---------- PROVIDED PASSAGE
Nonviolent methods require patience and a firm belief, "It's never right to hit a child"



Once parents resolve to never hit their children, what are they to do? There are many specific methods, but first there's the matter of time. If parents won't devote the necessary time to the massive job of raising children, all the best methods are sure to fail. There's also the matter of the past, of how to change from hitting your children to not hitting them. The recommended method is to talk to them, apologize for hitting them in the past and promise not to do it again. Ask for their forgiveness, and encourage them to do the flower penance [ See Publisher's Desk, ] to help them forgive you. Nonviolent parenting is based on the concept of discipline, which means "to train," rather than punishment, which means inflicting pain.

Modern nonviolent methods follow proven principles. Many are common sense, others are more subtle and based on the specific mental and emotional development of the child at each age. Dr. Katharine C. Kersey of the Child Study Center, Old Dominion University in Virginia, has assembled one list which is excerpted and expanded here.

Positive reinforcement means to make a big deal over responsible, considerate and appropriate behavior. "Catch your child being good and praise her for it." The flip side is to ignore minor misbehavior that is not dangerous, destructive or embarrassing. Children want your attention, and if the only way they can get it is by being mischievous, they will do so. You must reverse this so that they learn doing good is the most successful way to earn your attention.
--------------------
---------- RECORDS
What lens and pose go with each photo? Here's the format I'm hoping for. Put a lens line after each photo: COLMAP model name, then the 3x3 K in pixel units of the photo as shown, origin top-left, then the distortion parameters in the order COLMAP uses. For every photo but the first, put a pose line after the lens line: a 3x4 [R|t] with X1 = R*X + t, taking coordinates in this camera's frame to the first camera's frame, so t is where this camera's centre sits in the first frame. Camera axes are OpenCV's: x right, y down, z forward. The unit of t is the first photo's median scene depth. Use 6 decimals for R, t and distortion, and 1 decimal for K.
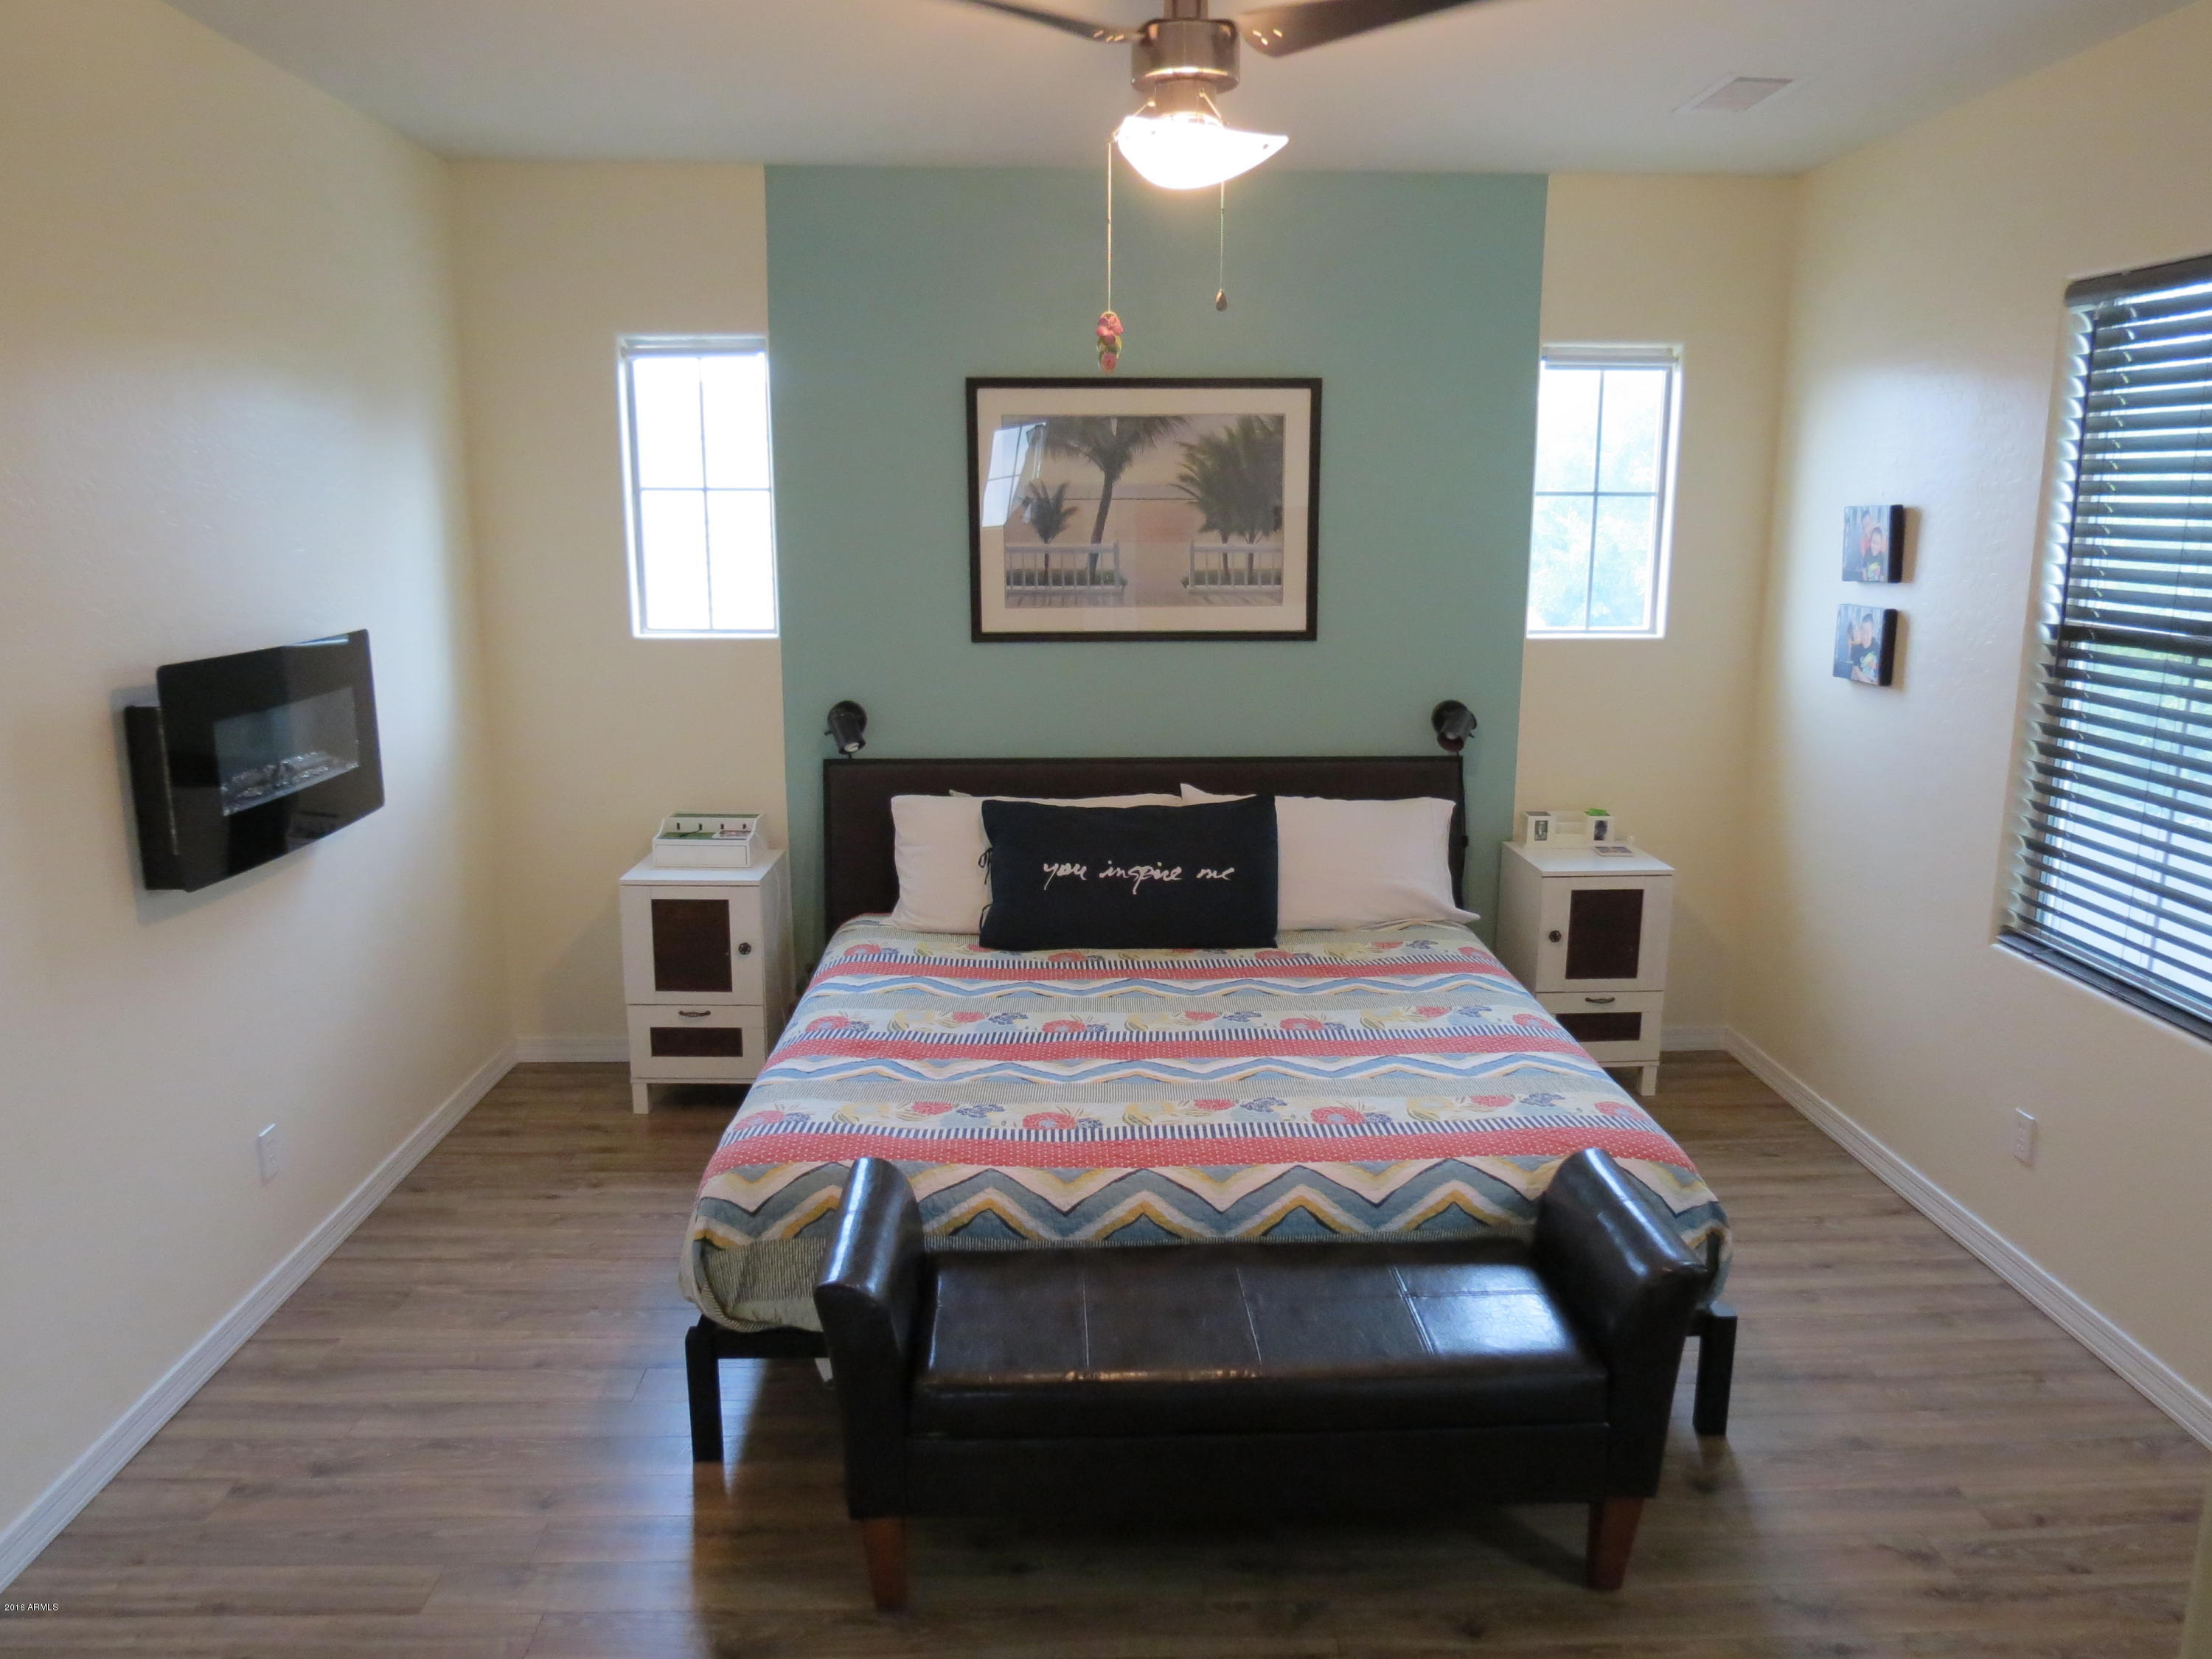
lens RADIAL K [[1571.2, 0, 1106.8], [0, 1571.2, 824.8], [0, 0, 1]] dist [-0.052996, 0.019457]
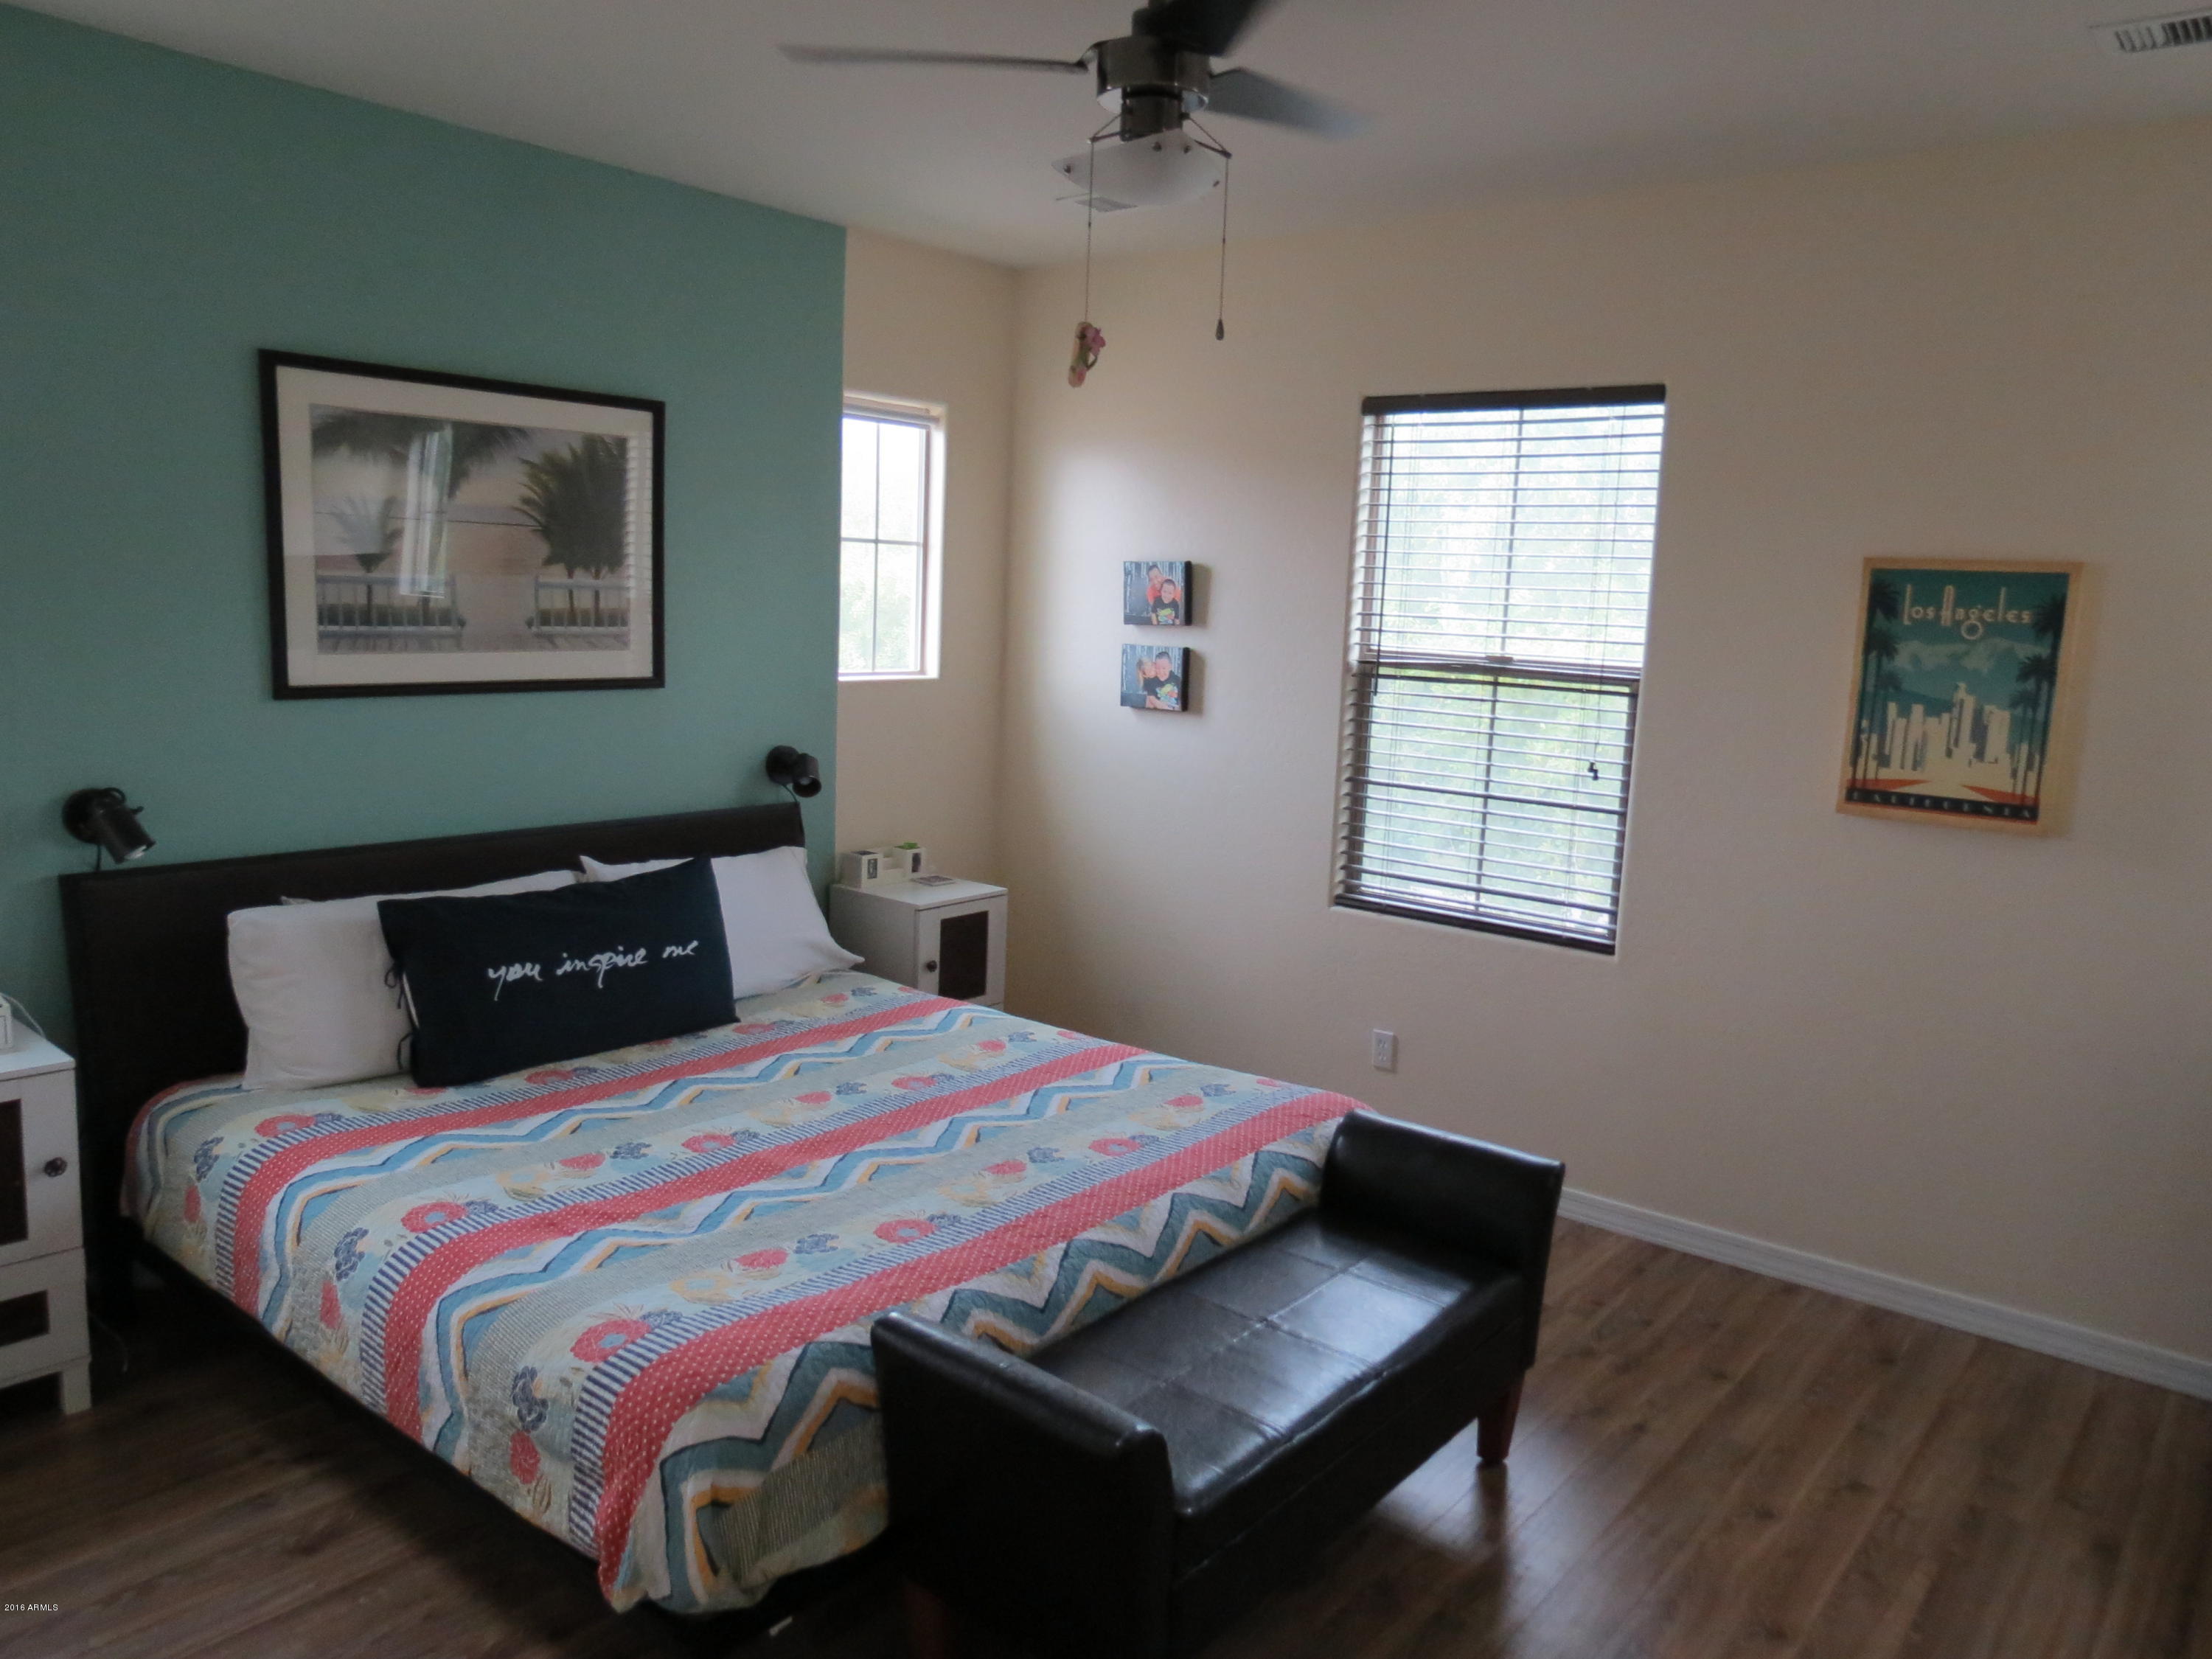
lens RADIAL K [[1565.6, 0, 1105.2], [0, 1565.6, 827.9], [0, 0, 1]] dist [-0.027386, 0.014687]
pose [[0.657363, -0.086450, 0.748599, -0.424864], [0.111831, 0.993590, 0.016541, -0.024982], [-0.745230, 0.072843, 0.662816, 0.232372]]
--------------------
---------- RECORDS
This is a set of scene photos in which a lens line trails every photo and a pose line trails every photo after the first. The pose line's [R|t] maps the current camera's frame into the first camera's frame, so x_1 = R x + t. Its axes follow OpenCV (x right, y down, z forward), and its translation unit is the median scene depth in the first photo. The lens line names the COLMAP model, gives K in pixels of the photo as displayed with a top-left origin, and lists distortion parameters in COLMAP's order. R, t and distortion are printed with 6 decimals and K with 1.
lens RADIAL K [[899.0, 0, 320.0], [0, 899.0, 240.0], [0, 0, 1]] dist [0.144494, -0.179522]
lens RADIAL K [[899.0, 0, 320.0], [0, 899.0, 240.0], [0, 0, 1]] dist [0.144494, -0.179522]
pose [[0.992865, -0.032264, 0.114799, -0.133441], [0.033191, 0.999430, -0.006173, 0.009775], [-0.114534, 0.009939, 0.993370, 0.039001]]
--------------------
## [APPLY WHAT YOU READ]
• A. In the nonviolent parenting passage, what does the word "discipline" mean?
• B. Summarize the nonviolent parenting passage in two sentences.
• C. Please carry the nonviolent parenting passage forward from the point where it stops.

## [PER-TASK OUTPUTS]
• A. "To train."

• B. Parents who resolve never to hit their children must give child-raising the time it needs, and they can move away from past hitting by apologizing, promising not to do it again and asking for forgiveness, since nonviolent parenting rests on discipline, meaning training, rather than punishment. One method from a list assembled by Dr. Katharine C. Kersey is positive reinforcement, which means praising responsible, considerate and appropriate behavior and ignoring minor misbehavior so that children learn doing good is the most successful way to earn their parents' attention.

• C.
You can't expect a child to conform to the best standards of behavior immediately, especially if you have already been beating him. You must accept successive approximations and acknowledge each small step in the right direction. Children will also correct themselves, if given a chance. One mother was making notes on her kitchen wall of how many times her daughter did a certain wrong thing, with the aim of slowly extinguishing that behavior. The curious girl read the notes, realized the problem and stopped.

Children should, within obvious limits of safety, face the logical consequences of their actions. If he leaves for school and forgets his coat, he gets cold. If she doesn't do her homework, the teacher is displeased. There is no need to also punish--the child will get it. Parents should enforce household rules as part of the logical consequences. They have to clearly state the rules in advance, and not make them up or modify them on a daily basis. Parents need to be consistent and not let their children talk them out of their rules or decisions once made.

Control of the environment is obvious, but frequently ignored. If you don't want your toddler to break your expensive vase, don't put it on the table where she can reach it. When children are older, control may require substantial change. If your teenager is in a school known for violence or drugs, move to another school district.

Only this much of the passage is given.